When it comes to philanthropy, Microsoft doesn't make a lot of noise, but the company and its employees give a ton of money. Microsoft's giant signature charitable issue is support for youth. It announced a big global initiative, YouthSpark, in 2012, aimed at giving opportunities to 300 million youth worldwide.
How does this commitment play out on the ground for U.S. nonprofits? Well, take a look at a recent grant of $7.3 million to the Children's Home Society of Florida, Florida's top provider and supporter of at-risk youth and families. Through its YouthSpark Software Grants program, Microsoft will provide funding as well as volunteers to help the Children's Home Society improve technology's place in the world of child welfare throughout America. The plan here is to improve technology skills for disadvantaged youth, and also improve tools for child welfare systems and the workers who care for these children.
There is no doubt that kids need computer literacy to function in the economy, and that marginalized children—those living in poverty, foster care, or involved in juvenile justice—are further impacted by the digital divide. The Children's Home Society of Florida plans to create an online program that will teach and train 7,000 at-risk youth, either living in poor homes, in foster care, or in the juvenile justice system. The goal here is to give disadvantaged youth hope that they, too, can participate in the global tech economy by developing their skills early and learning how and where to apply them for employment purposes.
The YouthSpark program reaches out to young people globally to connect them to a vast array of opportunities for learning, employing, and being employed. Children's Home Society of Florida, through this large grant from Microsoft, will work to build the skills of youth so they can reach their fullest potential.
Microsoft's YouthSpark program was founded by Shelly Stern Grach, a leader in the company who has directed great corporate giving to her home of Chicago. She has been at the forefront of grantmaking throughout the U.S. and manages several programs, many concerning nonprofits, leadership, education, and business. She also led development of Microsoft's Tech Soup program. (Learn more about Grach here.) Like the YouthSpark program, Tech Soup donates technology and software to nonprofits and public libraries, but only in the U.S.
Children's Home Society of Florida is developing a unique technology training program to help 7,000 disadvantaged youth—including those in poverty, in foster care and/or in the juvenile justice system—acquire the necessary technological aptitude, interest and skills to improve their chances for success in life.

LISTED ENTRIES:
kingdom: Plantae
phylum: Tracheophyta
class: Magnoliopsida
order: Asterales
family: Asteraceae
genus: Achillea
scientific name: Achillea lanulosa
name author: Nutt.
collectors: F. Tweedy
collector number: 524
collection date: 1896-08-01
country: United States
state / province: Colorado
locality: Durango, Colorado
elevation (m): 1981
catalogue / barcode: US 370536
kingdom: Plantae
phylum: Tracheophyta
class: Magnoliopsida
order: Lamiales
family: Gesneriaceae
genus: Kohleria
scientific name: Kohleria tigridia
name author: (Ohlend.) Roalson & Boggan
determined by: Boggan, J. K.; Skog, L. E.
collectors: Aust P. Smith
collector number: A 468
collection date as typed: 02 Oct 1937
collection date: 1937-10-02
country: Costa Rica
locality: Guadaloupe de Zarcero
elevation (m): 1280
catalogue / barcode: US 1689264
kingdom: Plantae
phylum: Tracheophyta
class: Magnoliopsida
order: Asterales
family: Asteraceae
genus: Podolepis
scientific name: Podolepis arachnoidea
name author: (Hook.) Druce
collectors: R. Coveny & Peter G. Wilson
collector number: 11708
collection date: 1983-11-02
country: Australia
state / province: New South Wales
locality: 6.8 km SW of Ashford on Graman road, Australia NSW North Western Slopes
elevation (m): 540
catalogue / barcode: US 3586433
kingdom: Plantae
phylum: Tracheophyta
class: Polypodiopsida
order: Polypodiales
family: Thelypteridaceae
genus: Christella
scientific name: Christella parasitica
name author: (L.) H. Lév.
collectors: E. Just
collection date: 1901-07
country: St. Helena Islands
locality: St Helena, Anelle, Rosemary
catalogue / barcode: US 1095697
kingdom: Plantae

WHAT YOU ARE ASKED TO DO: Could you carry on the article about Microsoft's YouthSpark grant to the Children's Home Society of Florida, starting right after its last sentence?

RESULT:
There are two main components to this partnership between Microsoft and Children's Home Society of Florida:
Tech Success Florida
Tech Success will use Microsoft technology and software to provide training in computer basics: use of the Internet, websites and cloud services; Word, Excel and PowerPoint applications; résumé writing and interviewing techniques. Participants engage in self-paced programs, incentives, and individualized interest targeting.
This program has already been piloted with 20 teens in foster care, and Phase II will begin soon with full roll-out planned by the end of the year. Along with self-led online learning, participants in Tech Success Florida will also receive mentoring and support with developing entrepreneurship.
Microsoft employees can volunteer their time to the Children's Home Society of Florida, with a great side benefit: For every hour volunteered, Microsoft Corp. donates $25 to the society. To date, Microsoft has contributed more than $9,500 through this process.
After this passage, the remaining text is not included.